BTW, I'm currently typing on a K6-2 machine (wildly overclocked - this
is my main workstation/router/firewall/server :)). It's running
2.4.0-test8-pre1 with a 3c905B. Solid as a rock. Different motherboard
> I not sure, I think it should work, but it would matter on your mount
OK, I was asking because this problem is related to IP fragmentation,
and I assume (perhaps wrongly) that if rsize and wsize are larger than
your MTU, there will be a lot of fragmented packets.
> > Are you able to provide a set of steps with which others can reproduce
> > this?
> 'net drop out'
> I'll just say no. AeroSpace is running SMP, spacedout is not SMP.
> AeroSpace is a dual Pentium MMX, Spacedout is a K6-2. They have
> basically identical network cards in them 3c905b, I have swaped the
> network cards in the past and the problems follow the computer not the
> I would suggest try getting a FIC VA 503+ motherboard, K6-2 processor,
> 3c905B network card, go in X, have something rapidly updating the
> video card (rxvt doing `locate \*` worked fine), and send a ton of
> network data to the system at 100BaseT.
I just did that here:
ping -q -f -s 64 -l 100000 bix
This caused `bix' to take a short trip to an alternate universe, but it
recovered fine when I killed the ping.
> If you REALLY pulled my leg you might get me to put one of my Pentium
> processors in the system, but I would rather not do that.

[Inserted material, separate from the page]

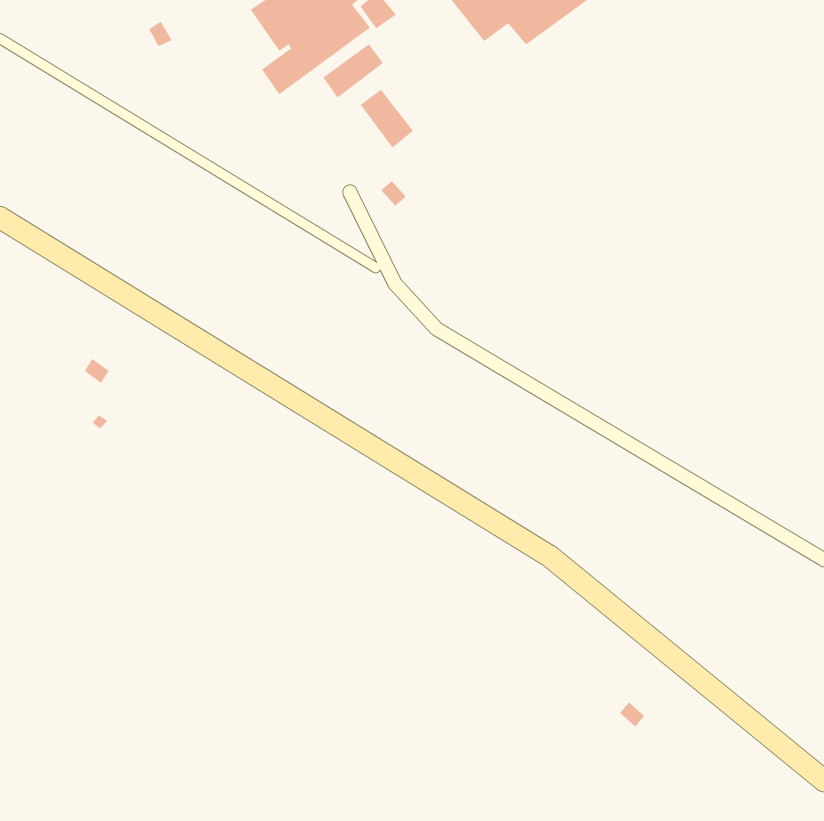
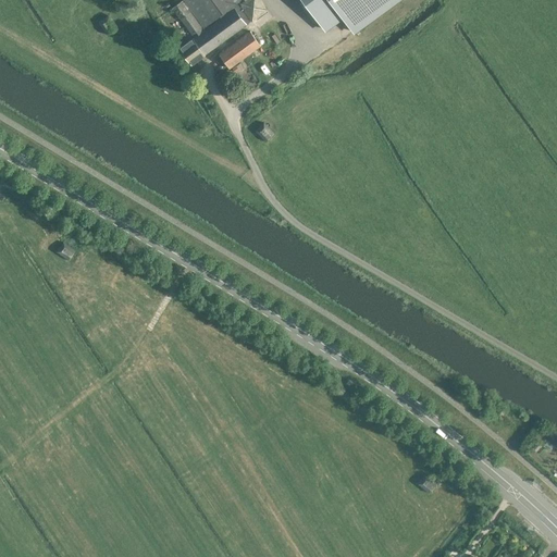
building: [360,89,414,148] -> none

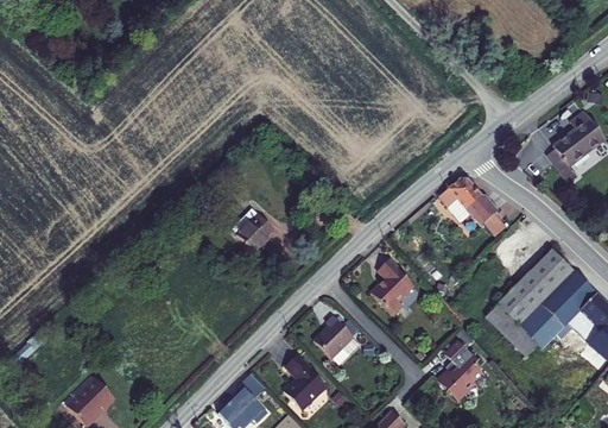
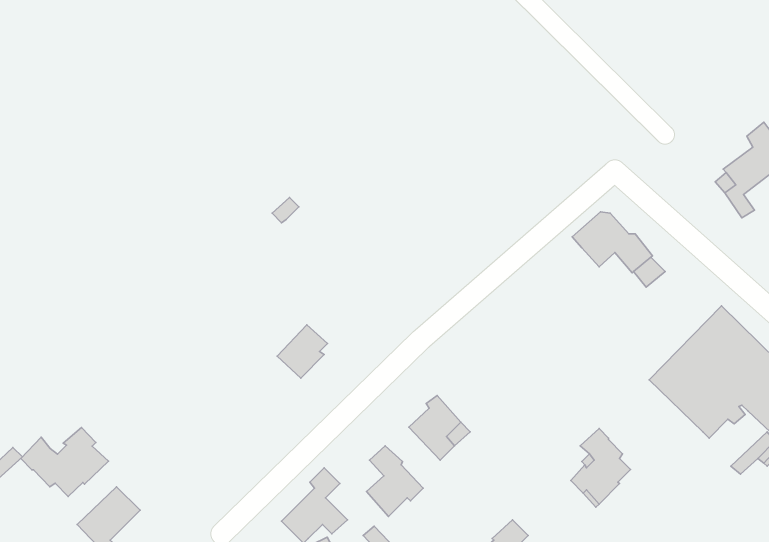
building: [238,214,276,254] -> [277,325,327,378]
building: [373,254,417,313] -> none
building: [486,303,538,355] -> none
building: none -> [21,427,109,496]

Sorry, I think you need to start swapping hardware in spacedout. It's
> The new problem about 'unregister_netdevice: waiting ...' I can
> reproduce it by,
> insmod 3c59x
> ifconfig eth0 ...
> (on another console) ping -s 15000 -f aerospace
> ifconfig eth0 down; rmmod 3c59x
> That usually gives about two lines of 'unregister_netdevice...' before
> is able to be removed.
That's normal. There are orphaned IP fragments floating about in your
kernel. They have a thirty second lifetime. When they have all expired
the module unload is allowed to proceed.
> Odd thing about the 'unregister_netdevice' problem is I was still able
> to unload the module until I inserted my ne2000 card and ifconfiged it
> I did,
> insmod 3c59x
> modprobe ne io=0x300 irq=111
> ifconfig eth0 ...
> ifconfig eth1 ...
> ifconfig eth0 down
> rmmod 3c59x
> and it keep giving, 'unregister_netdevice' message over and over until
> I rebooted.
I tried many combinations of this with a eepro100 and a 3c905C.
Everything worked fine. Sigh.
[ In reply to a later email ]
> What does rmmod and insmod do to the network card that vortex_down,
> vortex_up doesn't? Something is different.
All the stuff in vortex_probe1() is run at insmod-time only. It's
mainly driver data structure initialisation, but there's some hardware
initialisation as well.
David, If this problem is purely exhibited on `spacedout' then it's
quite possible that there are no software problems, although that
unregister_netdevice problem sure looks like software to me... My
recommendation is to start swapping out hardware. You get some
amazingly wierd stuff happening if the hardware is dodgy.